▶ _Data_:
____

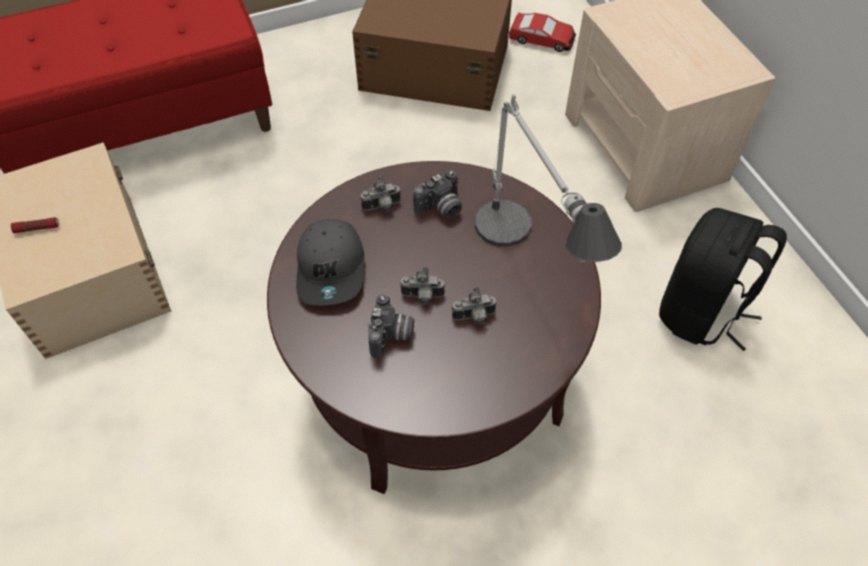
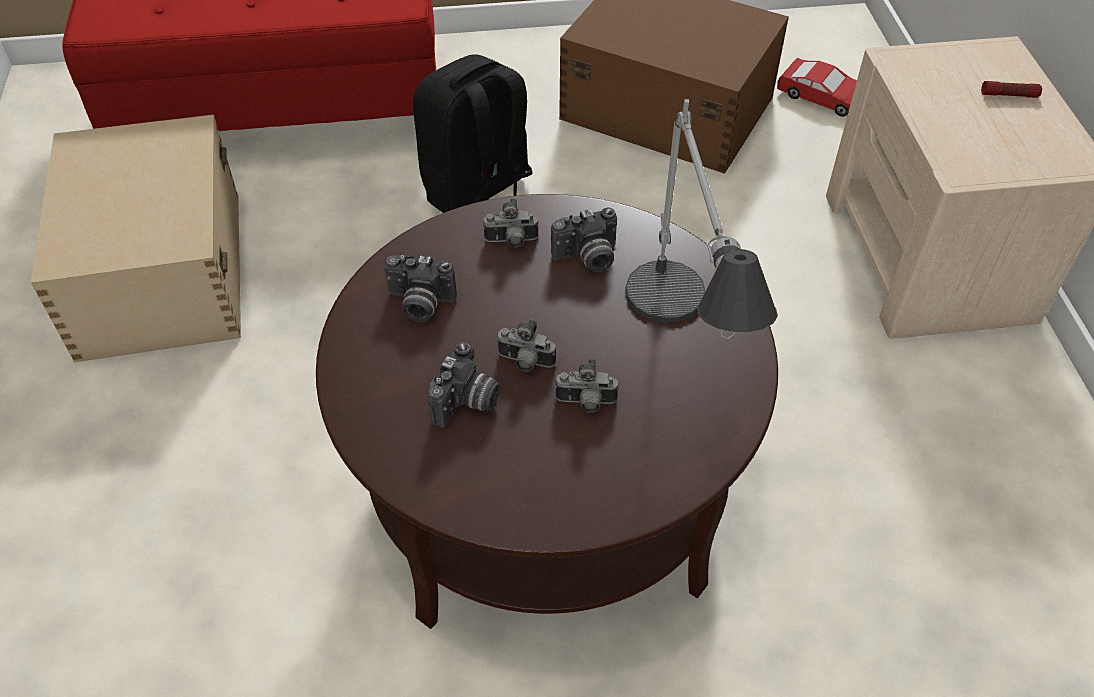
camera: 15 degrees right, 5 degrees down
(37, 228) = (101, 197): flashlight -> flashlight (1009, 95)
(332, 269) = (419, 304): grey cap -> camera
(701, 312) = (948, 491): black backpack -> black backpack (479, 192)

____

▶ _Instructions to follow_: Would you set down each line of the data exactly, with no images included?

▶ _Result_:
camera: 15 degrees right, 5 degrees down
(37, 228) = (101, 197): flashlight -> flashlight (1009, 95)
(332, 269) = (419, 304): grey cap -> camera
(701, 312) = (948, 491): black backpack -> black backpack (479, 192)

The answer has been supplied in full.